Ce magistrat a rendu compte des plaidoiries dans le délibéré de la Cour, composée de :
Madame Brigitte BERNARD, Président
Madame Marie- Françoise BREJOUX, Conseiller
Monsieur Michel NAGET, Conseiller
Greffier lors des débats : Madame Marie- Christine RAGGINI.
Les parties ont été avisées que le prononcé public de la décision aurait lieu par mise à disposition au greffe le 13 Décembre 2007.
ARRÊT
Contradictoire,
Prononcé par mise à disposition au greffe le 13 Décembre 2007
Signé par Madame Brigitte BERNARD, Président et Madame Marie- Christine RAGGINI, greffier auquel la minute de la décision a été remise par le magistrat signataire.
***
RAPPEL DES FAITS ET DE LA PROCÉDURE :
Suivant acte sous seing privé du 28 juin 1979, les consorts Z... ont donné à bail à Monsieur Félix X..., artisan coiffeur, un local commercial situé à Nice (06000), 11 rue de la Liberté, pour une durée de neuf ans, au loyer annuel de 13. 000, 00 francs.

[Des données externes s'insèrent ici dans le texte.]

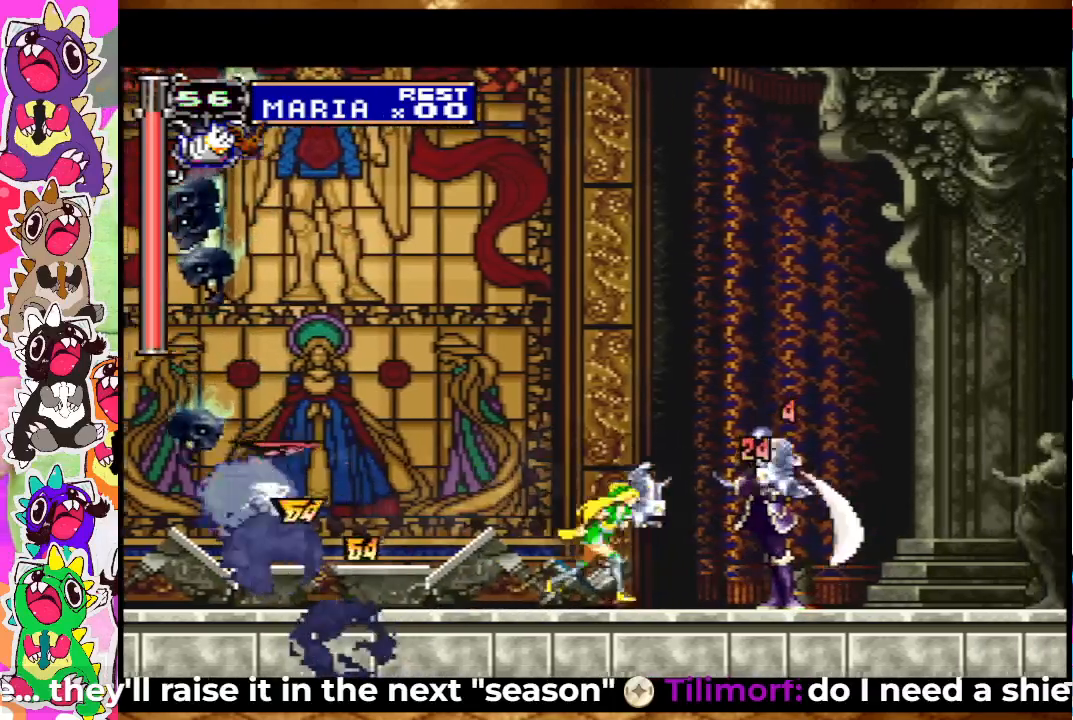
{"buttons": ["SQUARE", "DPAD_LEFT"], "left_stick": "center", "right_stick": "center", "events": [[33, "SQUARE", "down"], [117, "SQUARE", "up"], [183, "SQUARE", "down"], [233, "SQUARE", "up"], [250, "DPAD_LEFT", "down"], [333, "SQUARE", "down"], [400, "SQUARE", "up"], [467, "SQUARE", "down"]]}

La destination des lieux était celle de " salon de coiffure, esthétique et accessoire ".
Ce bail, établi sur une formule imprimée, comporte, à la fin, une clause dactylographiée, ajoutée au texte d' origine, et qui affirme :
" Contrairement aux clauses précitées, le preneur est autorisé à céder son droit au bail, ou à sous- louer son magasin à un coiffeur, ou à tout autre commerçant tenant un commerce de luxe, autre que ceux pouvant déjà exister dans l' immeuble... "
Ce bail a été renouvelé pour une nouvelle période de neuf ans, à compter du premier octobre 1988, au loyer annuel de 22. 756, 00 francs, à ce qu' il résulte d' un avenant du 5 décembre 1989.
Le 2 avril 1997, Monsieur X... a fait notifier à ses bailleurs une demande de renouvellement de son bail à compter du premier octobre 1997. La compagnie d' assurances LA FRANCE, qui était entre temps devenue propriétaire des locaux, y a répondu par la notification, le 27 mars 1998, par une offre de renouvellement moyennant un loyer de 200. 000, 00 francs par an. Il était apparu, à cette époque, que, usant de la possibilité qui lui en était offerte par son bail, Monsieur X... avait consenti des baux de courte durée à plusieurs sous- locataires successifs, et moyennant des loyers nettement plus élevés que celui qu' il payait lui- même.
Quoi qu' il en fût, les parties n' ont pas trouvé d' accord sur le prix d' un nouveau loyer qui a été fixé à 120. 000, 00 francs par an hors taxes et hors charges, par jugement rendu du Juge des loyers du Tribunal de Grande Instance de Nice en date du 5 mai 2000. Cependant, ce jugement a fait l' objet d' une réformation par arrêt de cette Cour d' Appel en date du 11 décembre 2003 qui, faisant une application restrictive de l' article L 145- 31 du code de commerce, a limité l' application du loyer majoré prévu par le troisième alinéa de ce texte aux périodes pendant lesquelles les locaux ont été effectivement sous- loués. Le prix du loyer renouvelé a été fixé ainsi à :
- 1. 752 euros (11. 492, 37 francs) par mois, pendant la période du premier octobre au 30 novembre 1997,
- 1. 784 euros (11. 702, 27 francs) par mois du premier décembre 1997 au 31 janvier 1999,
- 1. 509 euros (9. 898, 39 francs) par mois du premier février 1999 jusqu' à la fin du bail de sous location consenti à la S. A. R. L. PATRIUM INDUSTRY.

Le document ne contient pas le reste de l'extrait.